This document provides an overview for the implementation of Lipsum. The
heart of the implementation is module Litprog
that captures in type t
a
literate program as it is read from a file and from which chunks are
expanded.
The program is driven by the main module Lipsum
which evaluates the
command line, handles files, and error messages.

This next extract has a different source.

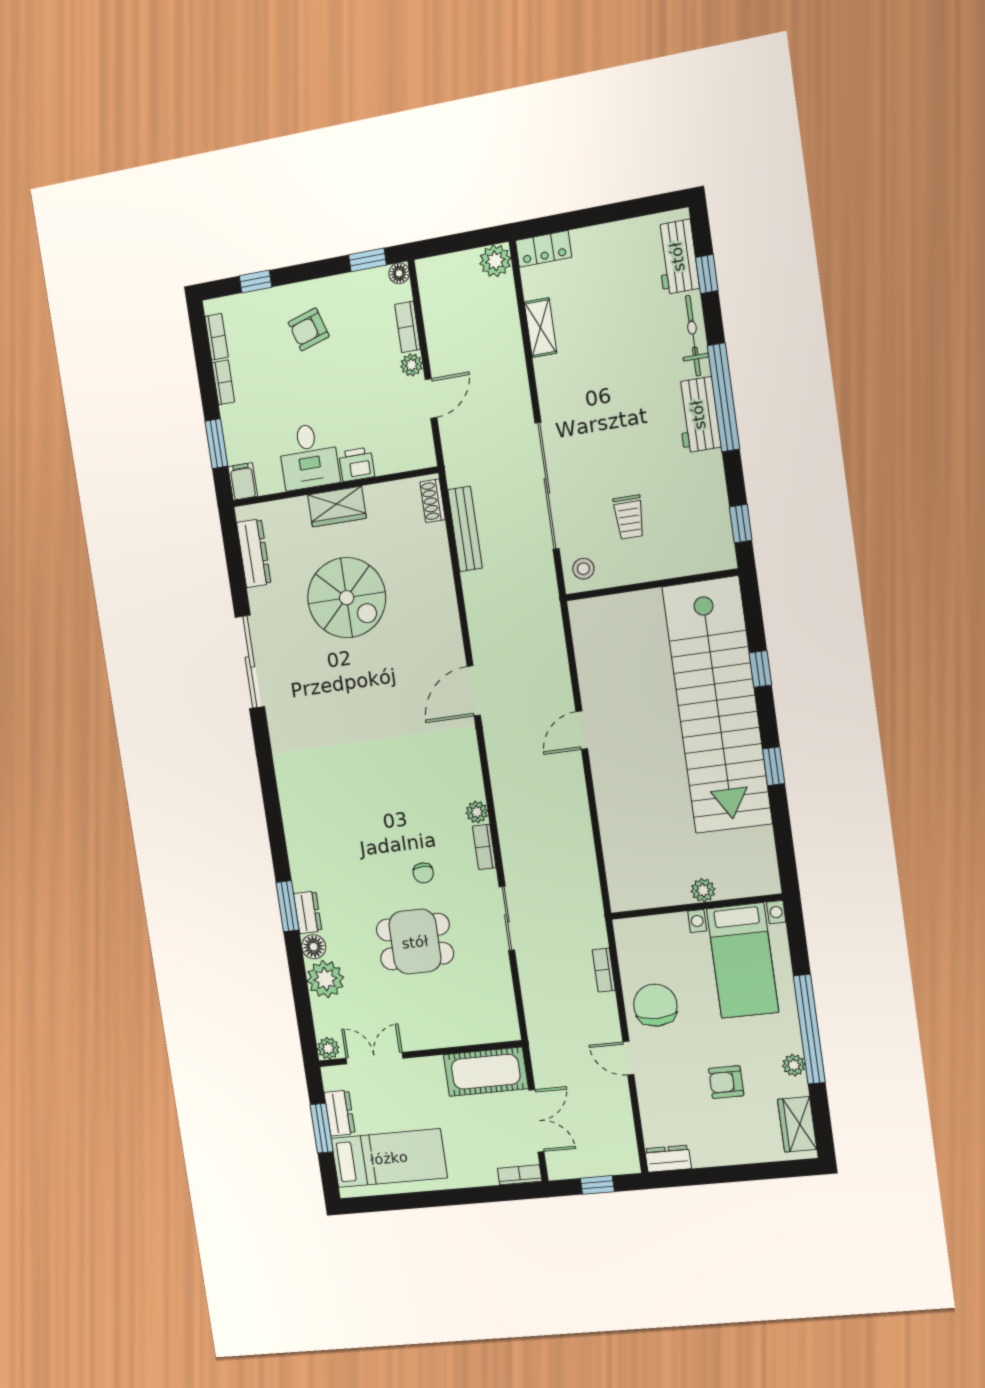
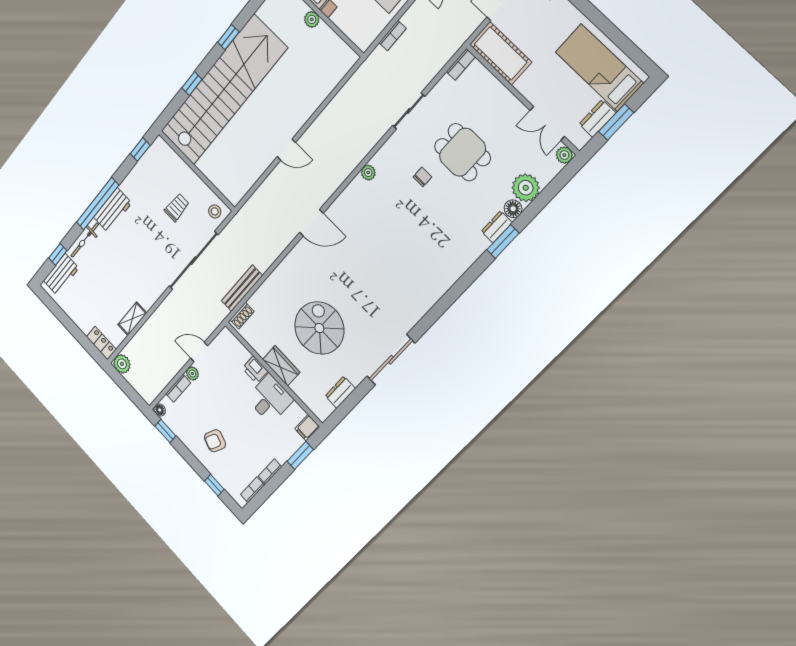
armchair: (309, 329) -> (215, 441), turned 128
dresser: (254, 553) -> (340, 392), width x0.70
bookcase: (484, 847) -> (461, 64), moved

Lipsum employs a scanner and parser to create an abstract syntax for an
input file which then is turned by Lipsum.make
into a Litprog.t
value.
The parser captures the high-level structure of an input file: a sequence
of code and documentation chunks.
litprog : chunks EOF
| STR chunks EOF
chunks : chunks chunk
|
chunk : code
| doc
doc : AT STR
code : DEF body
body : body STR
| body REF
|
Scanning chops the input file into a sequence of tokens like DEF
, STR
or AT
which are consumed by the parser. These tokens are defined in the
parser but created by the scanner.
A document is represented both as a sequence of chunks and additionally as
a hash table that maps names (of chunks) to code and references to other
chunks. While such a document is built by Litprog.make
it is not checked
that all referenced chunks indeed exist and neither is the absence of
cycles checked.
Creating a sequence of tokens in the scanner is the trickiest part of the
implementation. Typically each token is defined by a regular expression
that captures its content. The is easy for tokens that represent a <<chunk name>
in angle brackets. It is, however, difficult to capture the content
that makes up the chunks because it is delimited by syntax like <<chunk name>
or @
but there is no pattern to capture the content itself. The
scanner therefore reads an arbitrary string and the following delimiter but
must return these as two tokens. It does this using the return
function.
The token
function in the scanner stores one value and returns it the
next time it is called from the parser.
Module Tangle
implements emitting a named chunk by recursively expanding
all chunks that are referenced within it. It must detect cycles to avoid an
infinite loop during chunk expansion.